FTX and Sam Bankman-Fried are single-handedly coming to the rescue of many crypto-centric companies. Sam Bankman-Fried, who I will refer to as SBF from here on out, and FTX are sure to become household names if they weren’t already. Not familiar? FTX is a popular centralized exchange that specializes in derivatives and leveraged products. Founded by SBF and Gary Wang in May of 2019, the company has worked hard to solidify itself as a significant player in the space.
If you missed it, in March of 2021, FTX paid $135 million for naming rights for FTX Arena in Miami, and by June of that year, it was fully renamed. For the non-basketball fans, this is where the Miami Heat play. But FTX didn’t stop there; straight out of the left-field, they also made a deal with Major League Baseball for marketing agreements. Beyond all the fancy marketing plays, FTX is valued at $32 billion and is clearly of significant stature.
Here we will examine how SBF and its companies are coming to the rescue. Earlier this year, SBF purchased a 7.6% stake in Robinhood, the popular investment app with over 20 million users, through his holding company Emergent Fidelity Investments. This investment totaled a cool $246 million. There are no plans for him or FTX to buy out Robinhood; however, this stake is hefty and is certainly something to keep an eye on as things can change fast.
More recently, FTX came to the rescue of BlockFi, another centralized crypto-finance company, by giving them $250 million via a revolving credit facility. This credit can be used, repaid, and then used again. BlockFi additionally had to lay off about 20% of its entire workforce.
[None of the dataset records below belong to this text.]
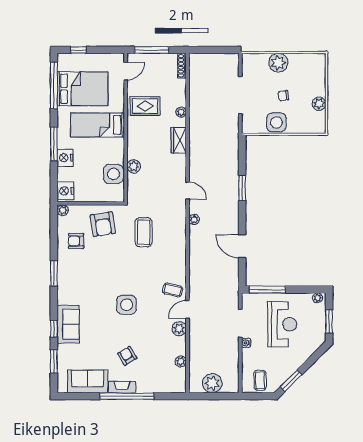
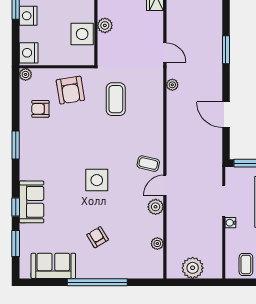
fireplace: (122, 387) -> (92, 272), removed

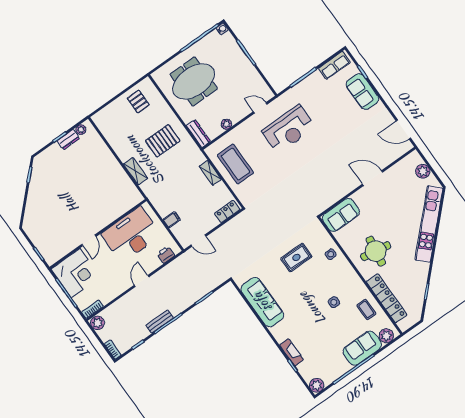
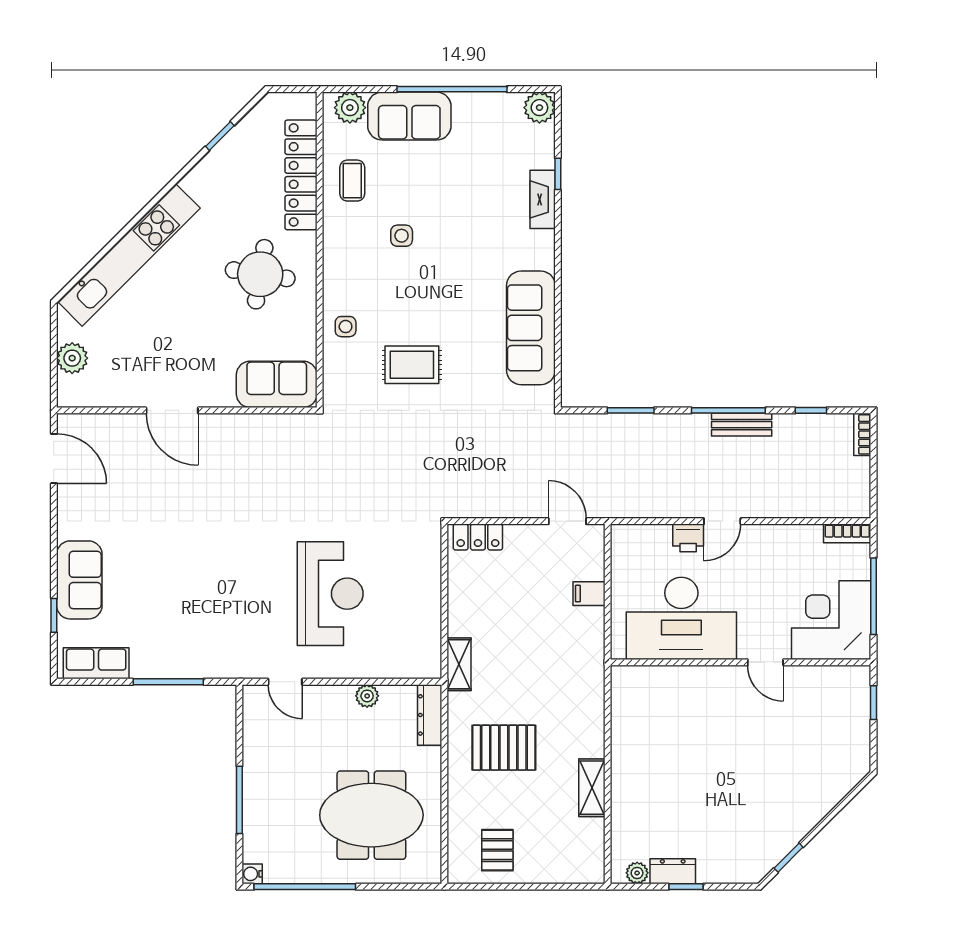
reception desk: (289, 129) -> (330, 594), moved, turned 90
coffee table: (235, 164) -> (402, 612), removed
shelving: (135, 171) -> (592, 788), moved
shelving: (210, 173) -> (459, 664), moved
door: (89, 240) -> (765, 662), swing flipped
printer: (166, 255) -> (688, 538), moved
plant: (98, 323) -> (856, 502), removed

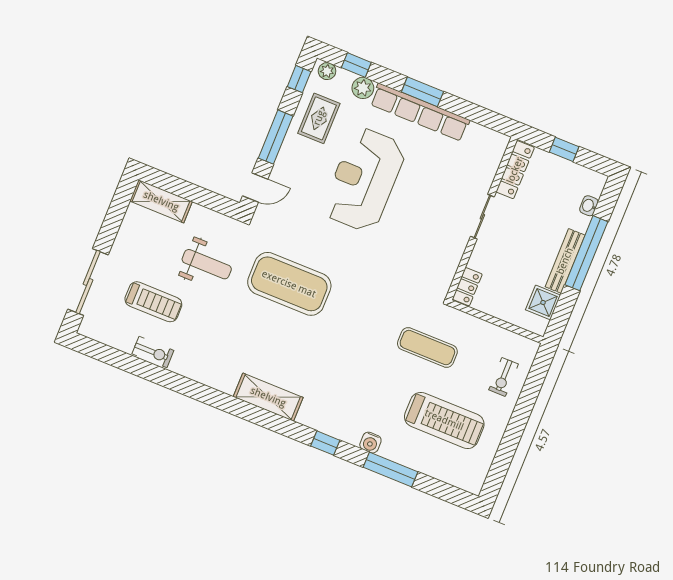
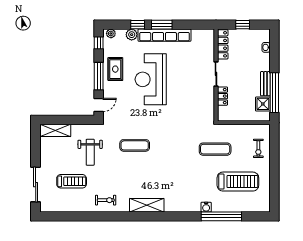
window: (356, 65) -> (138, 25), moved
rug: (319, 118) -> (115, 69), moved
window: (586, 253) -> (274, 93), moved
bench: (565, 261) -> (265, 84), width x0.73
weight bench: (207, 264) -> (90, 152), turned 90
exercise mat: (289, 284) -> (135, 145), width x0.50, depth x0.69
locker: (467, 287) -> (222, 96), moved
exercise bike: (153, 352) -> (106, 200), moved
window: (325, 443) -> (184, 216), removed
window: (391, 470) -> (221, 216), width x1.46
Yet another example of overexposure was brought to light by these challenging market conditions. It doesn’t stop there. Voyager Digital, a publicly-traded mobile crypto broker, had to cut withdrawal limits from $25,000 to $10,000 per day. Voyager ended up here via an overexposed $660 million loan given to Dubai-based Three Arrows Capital. And there is good reason to believe that they may not be repaid on this loan hence the bailout by SBF’s quantitative cryptocurrency trading firm Alameda Research.
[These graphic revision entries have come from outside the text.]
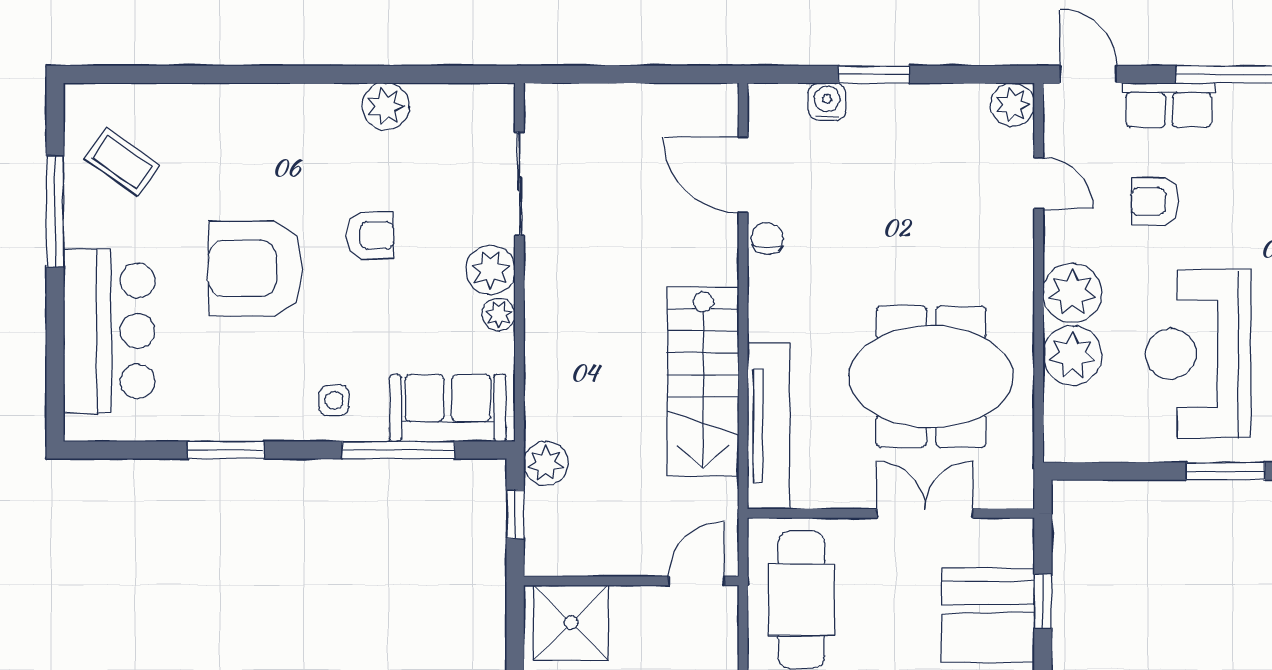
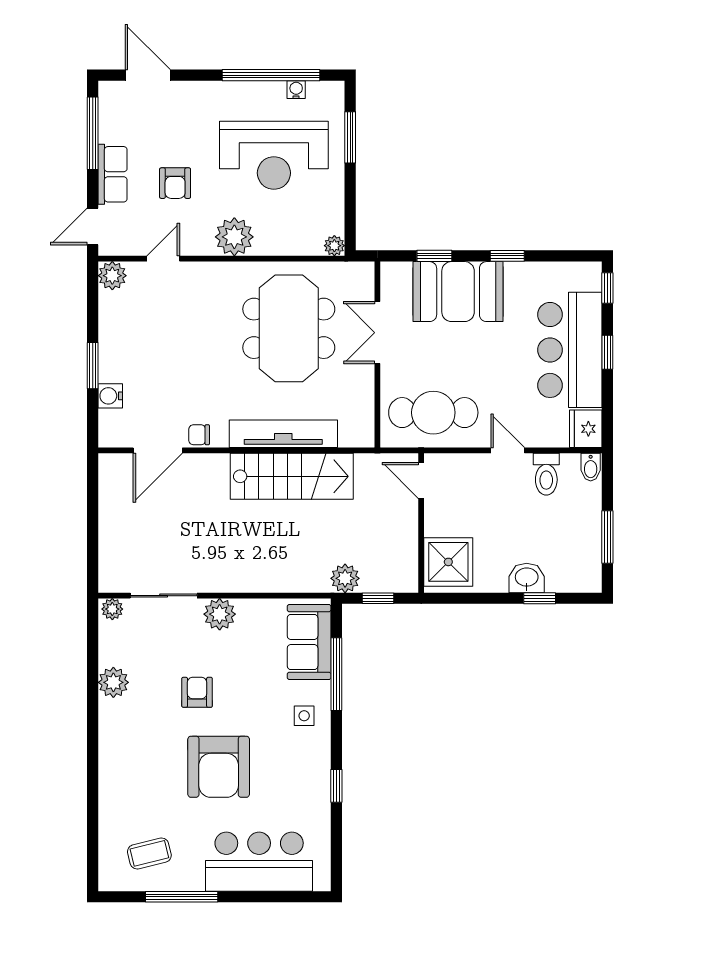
coffee table: (122, 162) -> (149, 853), turned 41
plant: (499, 315) -> (112, 609), moved
plant: (1072, 355) -> (334, 246), moved, width x0.53, depth x0.53
tv unit: (769, 426) -> (283, 434), moved
window: (226, 450) -> (336, 786), width x0.67

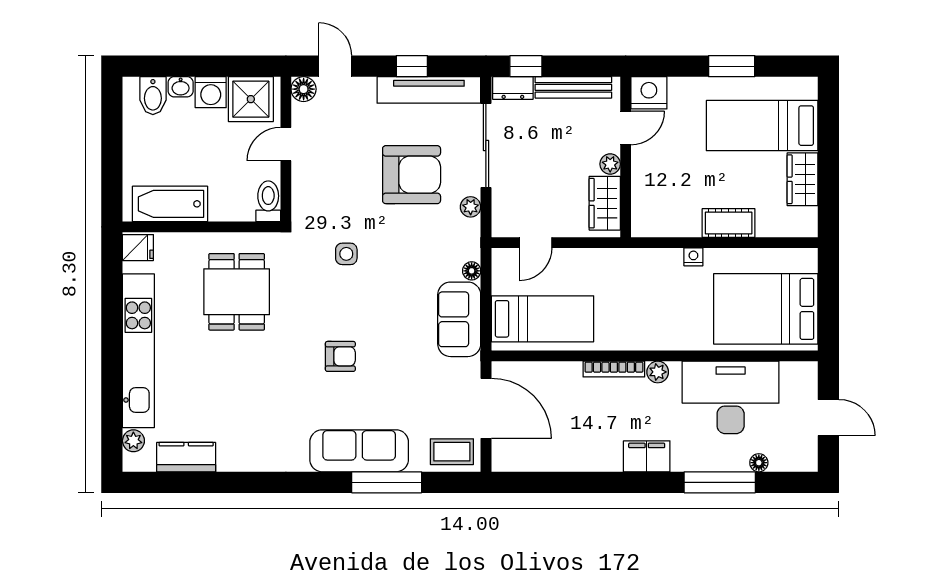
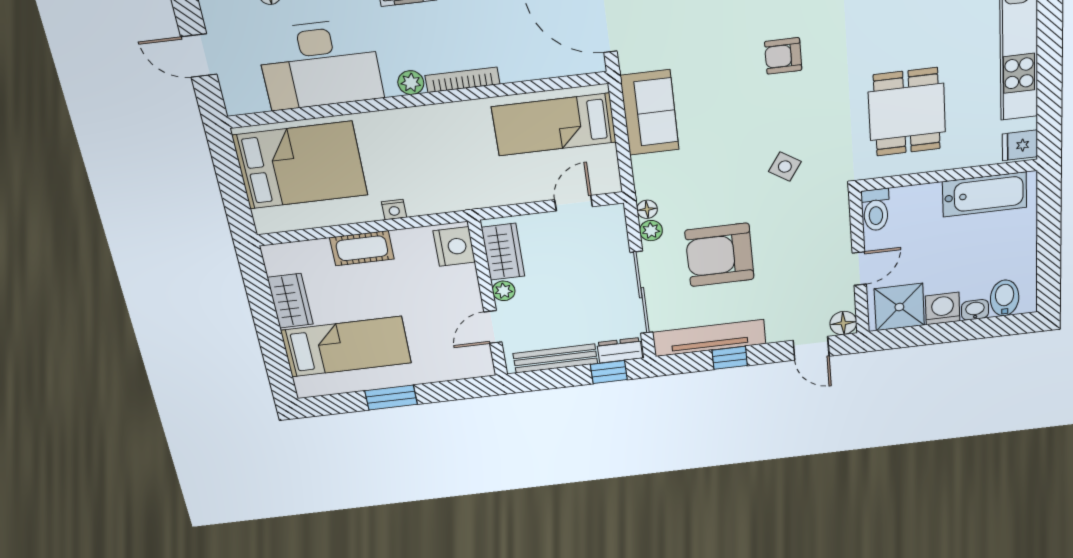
nightstand: (649, 93) -> (454, 247), moved, turned -90
side table: (346, 254) -> (785, 167), turned 33
floor lamp: (472, 271) -> (647, 209), moved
Another noteworthy happening. After announcing 0% commission stock trading, FTX is set to acquire equities clearing startup Embed Financial, an accredited broker-dealer. With this, FTX will provide white-label brokerage services for its US customers. They don’t seem to be slowing down with these strategic plays. They are paving the way to be a one-stop-shop for many investing services. Pairing that with how they are approaching the aspect of crypto education, they have an excellent opportunity to integrate lifelong customers vertically.
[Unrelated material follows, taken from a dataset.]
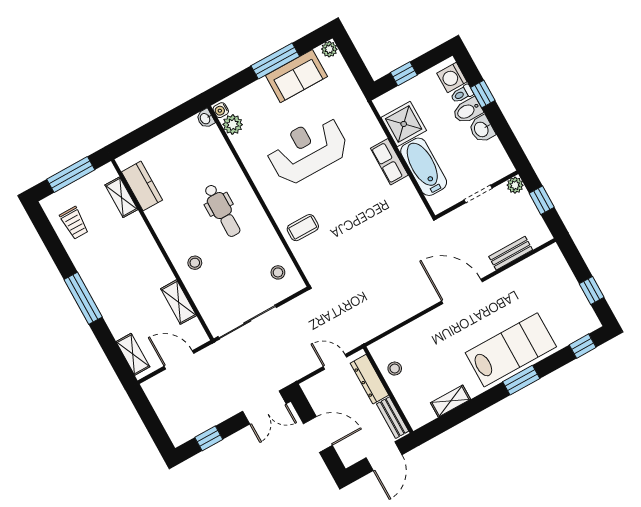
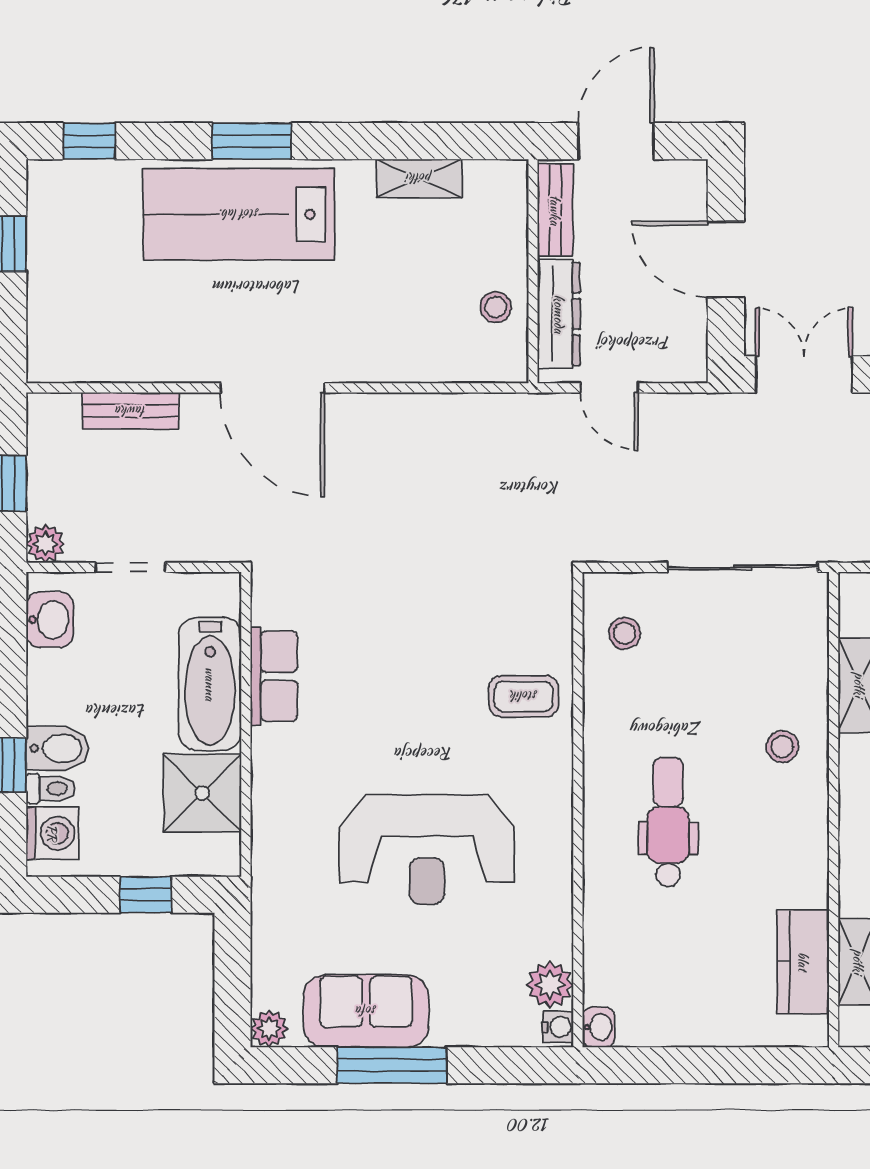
washbasin: (482, 129) -> (50, 620), moved
row of seats: (389, 162) -> (274, 676), moved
This is important as it shows which financial companies look to be in good health during these harsh times. Not only by showing us who needs the help but who is doing the helping. These bailouts and investments that FTX is making a show that they are a pillar in the space are managed well and have the means to assist during hard times. This also gives them significant exposure to competitors and competing products as they further solidify themselves in the space and diversify by investing in their peers’ success.
I have seen this in other industries where better-positioned companies provide bailouts and structured support to their counterparts in the space. About a year ago, I remembered reading that FTX could someday absorb or buy out financial giant Goldman Sachs.
This is if FTX ever gets big enough to do something of this stature. Could a play like this manifest? At the time, SBF had stated the potentiality was “not out of the question.” This seems like a wild idea to entertain, but he might just be setting up for something like this in a roundabout way. Time will tell, but FTX/SBF sure are making moves to be prominent leaders in the space, setting themselves up for long-term success. All the while coming to the rescue of what seems like the entirety of the crypto space. Carry on, Sam, carry on, we’ll be watching!